Hospital of Stomatology, Guanghua School of Stomatology, Sun Yat-sen University; Guangdong Provincial Key Laboratory of Stomatology, Guangzhou, China.
Minnesota Dental Research Center for Biomaterials and Biomechanics, School of Dentistry, University of Minnesota, Minneapolis, MN, USA.
J Dent Res. 2022 Dec;101(13):1606-1612. doi: 10.1177/00220345221126928. Epub 2022 Oct 5.
An empirical method is proposed to predict the clinical performance of resin composite dental restorations by using laboratory data derived from simple specimens subjected to chemical degradation and accelerated cyclic fatigue. Three resin composites were used to fill dentin disks (2-mm inner diameter, 5-mm outer diameter, and 2 mm thick) made from bovine incisor roots. The specimens ( = 30 per group) were aged with different durations of a low-pH challenge (0, 24, and 48 h under pH 4.5) before being subjected to diametral compression with either a monotonically increasing load (fast fracture) or a cyclic load with a continuously increasing amplitude (accelerated fatigue). The data from 1 material were used to establish the relationship between laboratory time (number of cycles) and clinical time to failure (years) via the respective survival probability curves. The temporal relationship was then used to predict the clinical rates of failure for restorations made of the other 2 materials, and the predictions were compared with the clinical data to assess their accuracy. Although there were significant differences in the fast fracture strength among the groups of materials or durations of chemical challenge, fatigue testing was much better at separating the groups. Linear relationships were found between the laboratory and clinical times to failure for the first material ( = 0.90, 0.90, and 0.62 for the 0-, 24-, and 48-h low-pH groups, respectively). The clinical life of restorations made of the other 2 materials was best predicted with data from the 48-h low-pH groups. In conclusion, an accelerated fatigue model was successfully calibrated and applied to predict the clinical failure of resin composite restorations, and the predictions based on data obtained from chemically aged specimens provided the best agreement with clinical data.
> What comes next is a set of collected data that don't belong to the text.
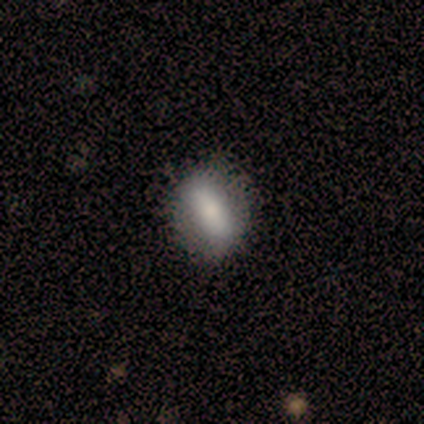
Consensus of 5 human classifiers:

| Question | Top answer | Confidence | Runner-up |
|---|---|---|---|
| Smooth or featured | smooth | 100% | — |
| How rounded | in between | 100% | — |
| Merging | none | 60% | minor disturbance (20%) |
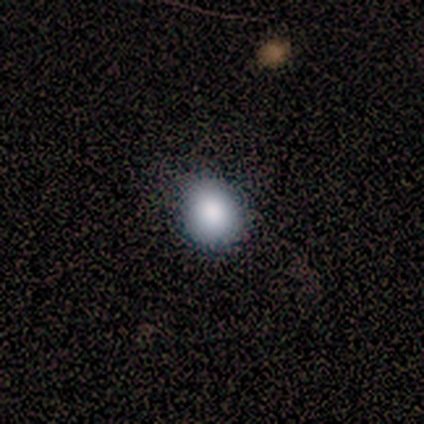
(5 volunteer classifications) Q: Smooth or featured?
A: smooth (80%); runner-up: star or artifact (20%)
Q: How rounded?
A: round (75%); runner-up: in between (25%)
Q: Merging?
A: none (100%)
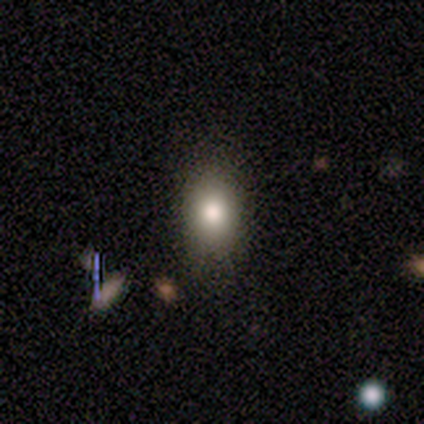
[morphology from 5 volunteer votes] Overall: smooth (80%). How rounded: round (50%, tied with in between). Merging: none (100%).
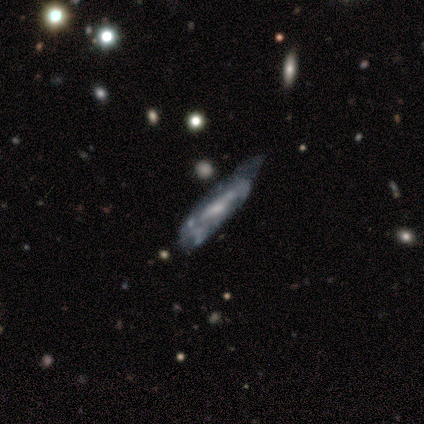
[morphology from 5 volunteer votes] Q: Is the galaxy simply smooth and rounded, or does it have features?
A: featured or disk — 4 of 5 (80%).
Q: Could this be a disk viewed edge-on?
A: no — 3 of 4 (75%).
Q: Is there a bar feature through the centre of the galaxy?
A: weak — 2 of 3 (67%).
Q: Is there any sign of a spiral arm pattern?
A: yes — 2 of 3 (67%).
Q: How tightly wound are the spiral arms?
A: tight — 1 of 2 (50%, tied with medium).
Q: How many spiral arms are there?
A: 2 — 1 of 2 (50%, tied with can't tell).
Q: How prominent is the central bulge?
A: moderate — 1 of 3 (33%, tied with small and none).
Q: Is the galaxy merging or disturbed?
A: minor disturbance — 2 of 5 (40%, tied with merger).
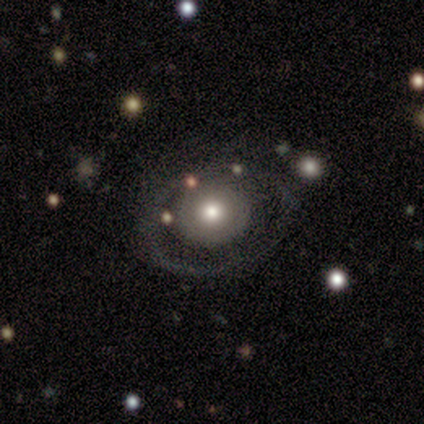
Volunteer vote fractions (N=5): Overall: featured or disk (60%; smooth 40%). Edge-on disk: no (100%). Bar: no (100%). Spiral arms: no (100%). Bulge size: moderate (67%; large 33%). Merging: none (100%).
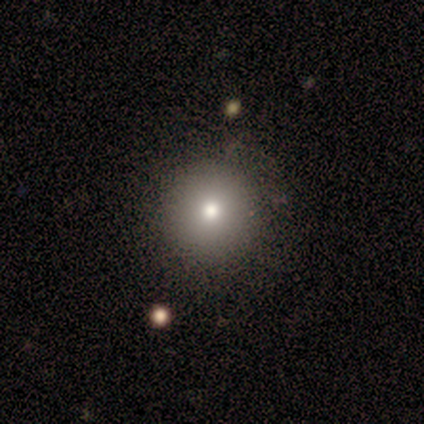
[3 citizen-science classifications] Smooth or featured? 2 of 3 (67%) said smooth. How rounded? 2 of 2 (100%) said round. Merging? 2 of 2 (100%) said none.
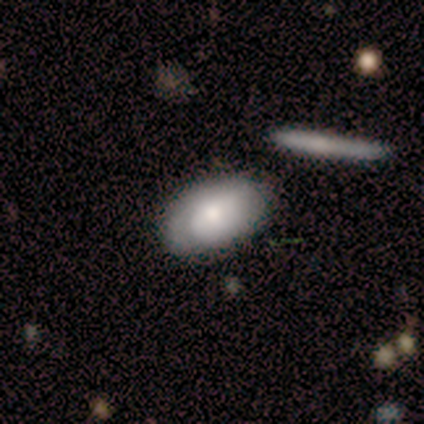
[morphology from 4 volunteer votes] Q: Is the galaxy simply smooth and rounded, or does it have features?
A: smooth — 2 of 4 (50%, tied with featured or disk).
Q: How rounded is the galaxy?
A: in between — 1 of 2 (50%, tied with cigar-shaped).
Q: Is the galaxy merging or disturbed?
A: none — 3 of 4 (75%).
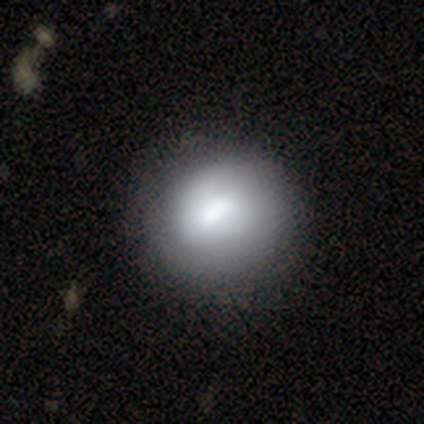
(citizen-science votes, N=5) Smooth or featured? 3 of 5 (60%) said smooth. How rounded? 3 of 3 (100%) said round. Merging? 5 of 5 (100%) said none.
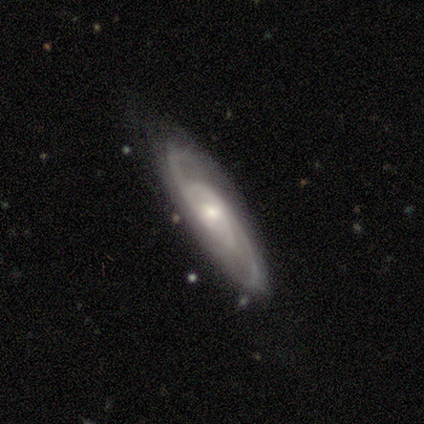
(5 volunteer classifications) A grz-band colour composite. It shows a featured or disk galaxy (80%) with a weak bar (50%, tied with no), 2 (75%) tight (50%) spiral arms (100%) and a moderate central bulge (50%, tied with small). Merging: none (75%).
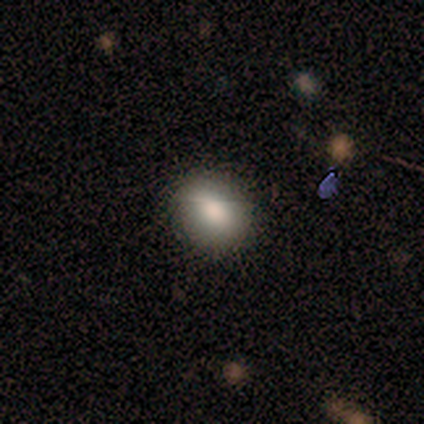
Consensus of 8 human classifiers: Smooth or featured? smooth (88%)
How rounded? in between (71%)
Merging? none (88%)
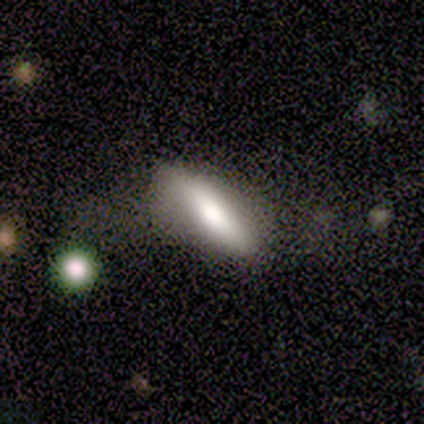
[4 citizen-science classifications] This appears to be a smooth galaxy with no disk features (75%) that is in between round and cigar-shaped (67%). Merging: minor disturbance (50%).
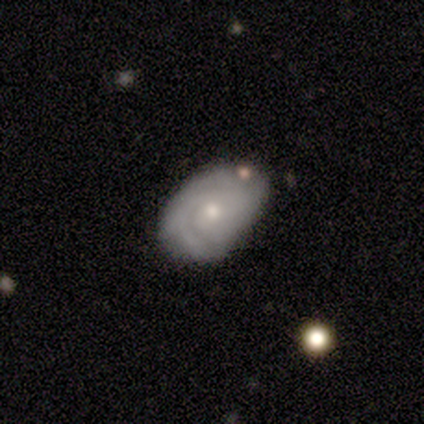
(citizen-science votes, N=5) This is clearly a featured or disk galaxy (80%). It is clearly not viewed edge-on (100%). Bar: likely no (75%). Spiral arm pattern: clearly yes (100%). Spiral arm count: possibly 3 (50%). Spiral winding: likely medium (75%). Central bulge: possibly moderate (50%, tied with small). Merging: likely none (60%).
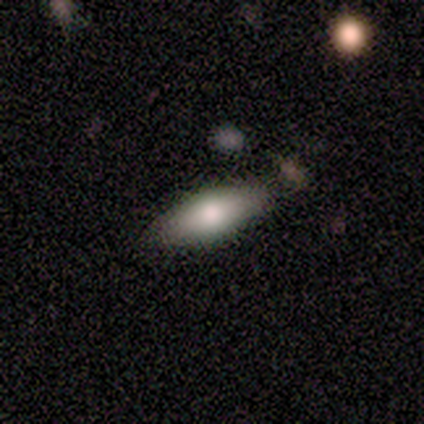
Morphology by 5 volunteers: smooth_or_featured: smooth (p=0.60) [alt: featured or disk p=0.40]
how_rounded: cigar-shaped (p=0.67) [alt: round p=0.33]
merging: none (p=0.80) [alt: minor disturbance p=0.20]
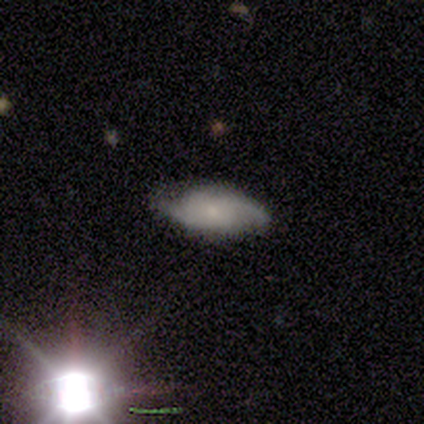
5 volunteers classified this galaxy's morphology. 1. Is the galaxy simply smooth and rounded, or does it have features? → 60% featured or disk, 40% smooth, 0% star or artifact.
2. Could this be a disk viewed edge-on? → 100% no, 0% yes.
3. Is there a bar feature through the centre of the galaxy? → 67% no, 33% weak, 0% strong.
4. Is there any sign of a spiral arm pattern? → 100% yes, 0% no.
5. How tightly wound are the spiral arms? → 100% tight, 0% medium, 0% loose.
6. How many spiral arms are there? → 100% 2, 0% 1, 0% 3, 0% 4, 0% more than 4, 0% can't tell.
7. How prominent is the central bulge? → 67% small, 33% moderate, 0% dominant, 0% large, 0% none.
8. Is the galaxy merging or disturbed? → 60% none, 40% minor disturbance, 0% major disturbance, 0% merger.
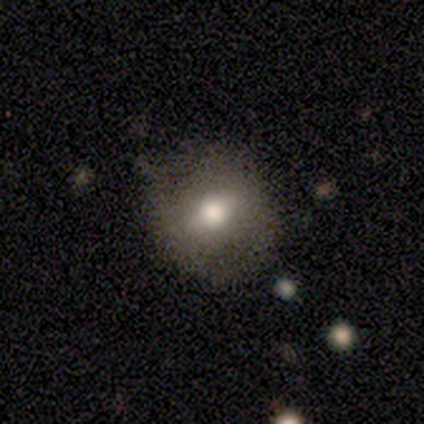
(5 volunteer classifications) Morphology: type=smooth (80%); roundness=round (75%); merging=none (60%).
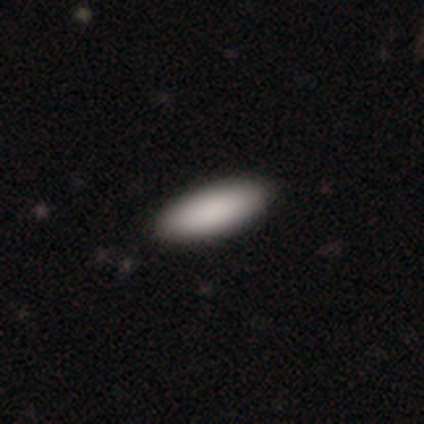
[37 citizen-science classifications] Smooth or featured: smooth — 89% (star or artifact — 8%)
How rounded: in between — 73% (cigar-shaped — 27%)
Merging: none — 76%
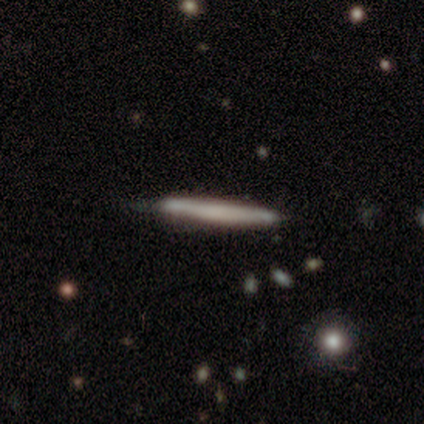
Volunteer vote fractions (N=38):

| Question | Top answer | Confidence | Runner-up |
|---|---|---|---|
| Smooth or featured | smooth | 53% | featured or disk (37%) |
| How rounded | cigar-shaped | 100% | — |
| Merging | none | 65% | minor disturbance (35%) |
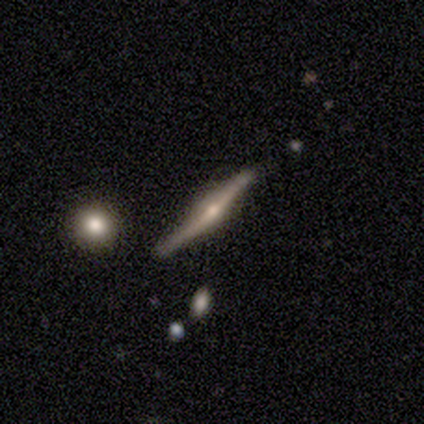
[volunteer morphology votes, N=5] Smooth or featured: featured or disk — 80% (smooth — 20%)
Edge-on disk: yes — 100%
Edge-on bulge: rounded — 75% (none — 25%)
Merging: none — 80% (minor disturbance — 20%)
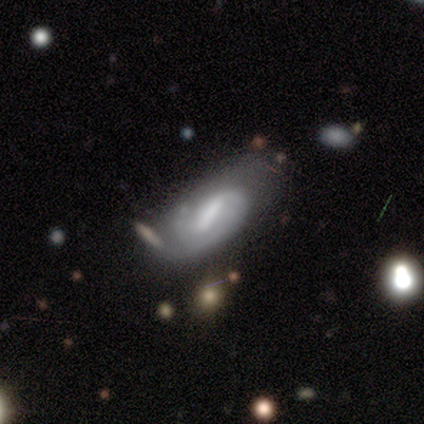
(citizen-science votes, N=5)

提出了一种经验方法,通过使用源自经受化学降解和加速循环疲劳的简单样本的实验室数据来预测树脂复合牙科修复体的临床性能。使用三种树脂复合材料填充来自牛门牙根的牙本质圆盘(内径 2mm,外径 5mm,厚 2mm)。将样本(每组 30 个)在 pH4.5 下经历不同时间的低 pH 挑战(0、24 和 48 小时)老化后,用单调增加的载荷(快速断裂)或连续增加幅度的循环载荷(加速疲劳)进行直径压缩。通过各自的生存概率曲线,使用一种材料的数据来建立实验室时间(循环次数)与临床失效时间(年)之间的关系。然后,使用该时间关系来预测由其他两种材料制成的修复体的临床失效率,并将预测结果与临床数据进行比较以评估其准确性。尽管在材料组或化学挑战持续时间的快速断裂强度之间存在显著差异,但疲劳测试在分离组方面要好得多。对于第一种材料,在实验室和临床失效时间之间发现了线性关系(0-、24-和 48-h 低 pH 组的 = 0.90、0.90 和 0.62)。对于其他两种材料制成的修复体,临床寿命可以通过来自 48-h 低 pH 组的数据来最佳预测。总之,成功校准了加速疲劳模型并将其应用于预测树脂复合材料修复体的临床失效,并且基于化学老化样本获得的数据的预测与临床数据最吻合。